As Shirley, with a half-insane light in his eyes, flashed the message mechanically through space, Craig rose and signalled to the house. Under the portecochere I saw a waiting automobile, which an instant later tore up the broken-stone path and whirled around almost on two wheels near the edge of the cliff. Glowing with health and excitement, Gladys Shirley was at the wheel herself. In spite of the tenseness of the situation, I could not help stopping to admire the change in the graceful, girlish figure of the night before, which was now all lithe energy and alertness in her eager devotion to carrying out the minutest detail of Kennedy’s plan to aid her father.

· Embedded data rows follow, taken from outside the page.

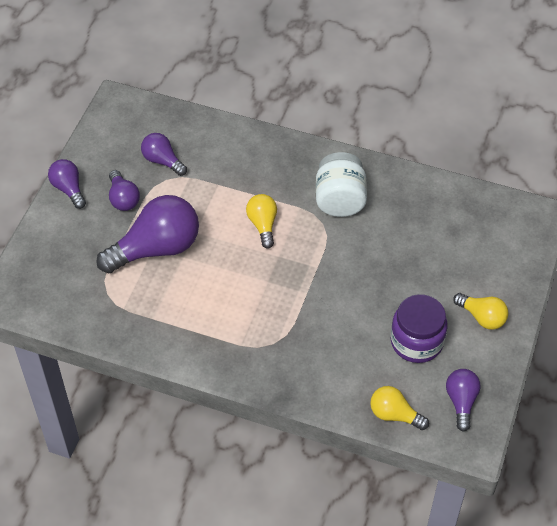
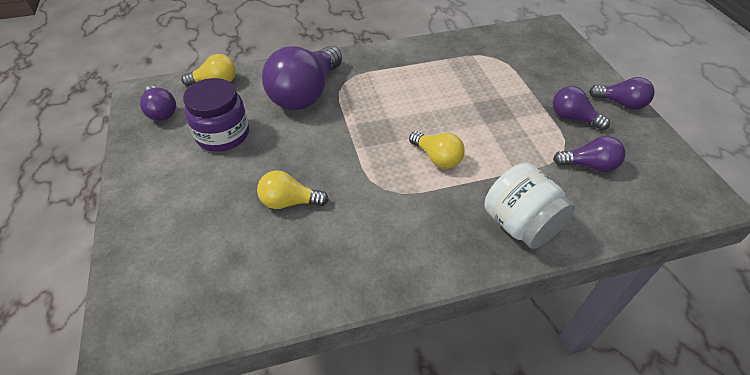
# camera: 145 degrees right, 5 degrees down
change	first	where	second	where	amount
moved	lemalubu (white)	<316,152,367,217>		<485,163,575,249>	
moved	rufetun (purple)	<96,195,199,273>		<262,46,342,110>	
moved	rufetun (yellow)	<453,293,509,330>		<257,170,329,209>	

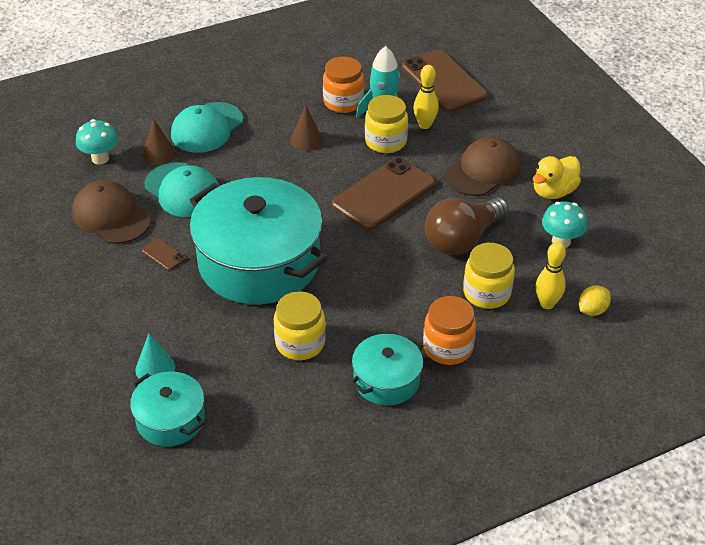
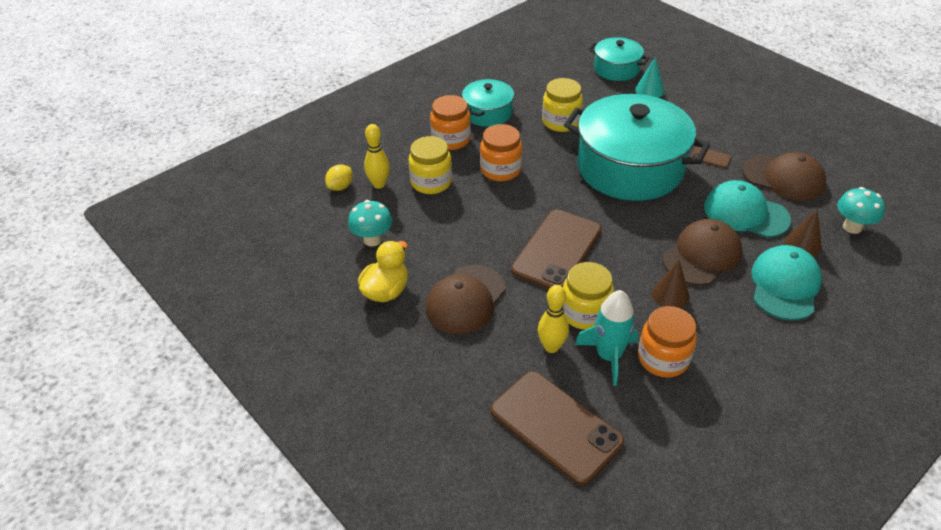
# camera: 165 degrees right, 0 degrees up
change	first	where	second	where	amount
removed	rufetun (brown)	<425,197,509,255>			
added			lemalubu (orange)	<480,124,522,181>	
added			lemozufil (brown)	<663,219,743,286>	

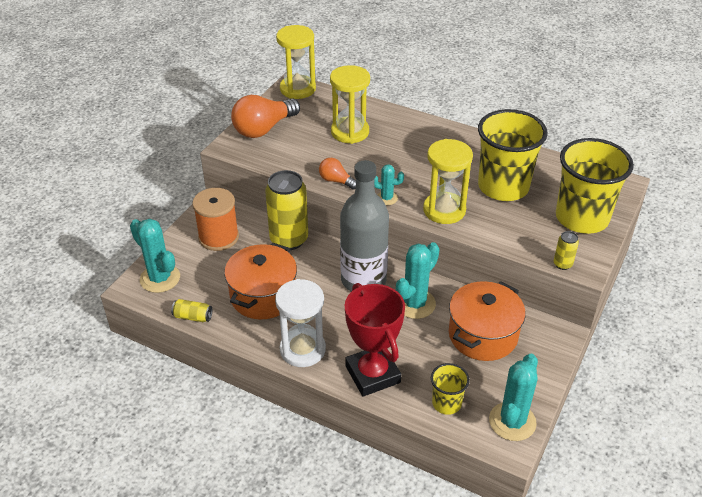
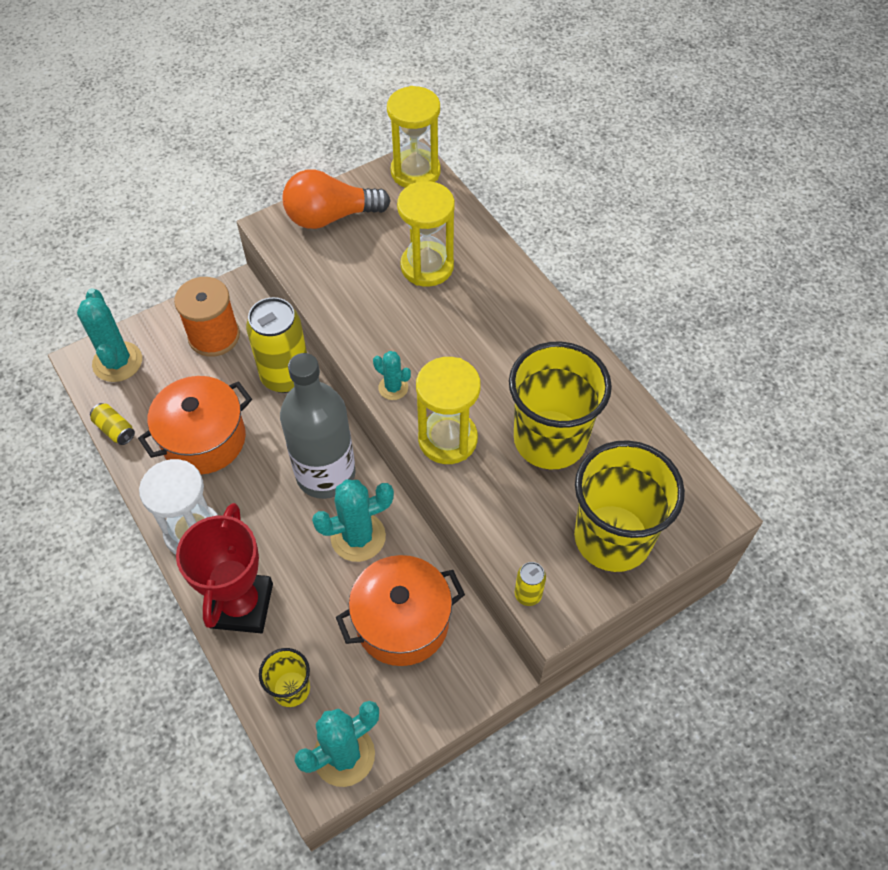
# camera: 30 degrees right, 15 degrees up
change	first	where	second	where	amount
removed	rufetun (orange)	<319,158,356,190>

“Excellent, Miss Shirley,” exclaimed Kennedy, “but when I asked Burke to have you keep a car in readiness, I had no idea you would drive it yourself.”
“I like it,” she remonstrated, as he offered to take the wheel. “Please—please—let me drive. I shall go crazy if I’m not doing something. I saw the Z99 go down. What was it? Who—”
“Captain,” called Craig. “Quick—into the car. We must hurry. To the Stamford house, Miss Shirley. No one can get away from it before we arrive. It is surrounded.”
Everything was quiet, apparently, about the house as our wild ride around the edge of the harbour ended under the deft guidance of Gladys Shirley. Here and there, behind a hedge or tree, I could see a lurking secret-service man. Burke joined us from behind a barn next door.
“Not a soul has gone in or out,” he whispered. “There does not seem to be a sign of life there.”
Craig and Burke had by this time reached the broad veranda. They did not wait to ring the bell, but carried the door down literally off its hinges. We followed closely.
A scream from the drawing-room brought us to a halt. It was Mrs. Brainard, tall, almost imperial in her loose morning gown, her dark eyes snapping fire at the sudden intrusion. I could not tell whether she had really noticed that the house was watched or was acting a part.
“What does this mean?” she demanded. “What—Gladys—you—”
“Florence—tell them—it isn’t so—is it? You don’t know a thing about those plans of father’s that were—stolen—that night.”
“Where is Nordheim?” interjected Burke quickly, a little of his “third degree” training getting the upper hand.
“Nordheim?”
“Yes—you know. Tell me. Is he here?”
“Here? Isn’t it bad enough to hound him, without hounding me, too? Will you merciless detectives drive us all from, place to place with your brutal suspicions?”
“Merciless?” inquired Burke, smiling with sarcasm. “Who has been hounding him?”
“You know very well what I mean,” she repeated, drawing herself up to her full height and patting Gladys’s hand to reassure her. “Read that message on the table.”
Burke picked up a yellow telegram dated New York, two days before.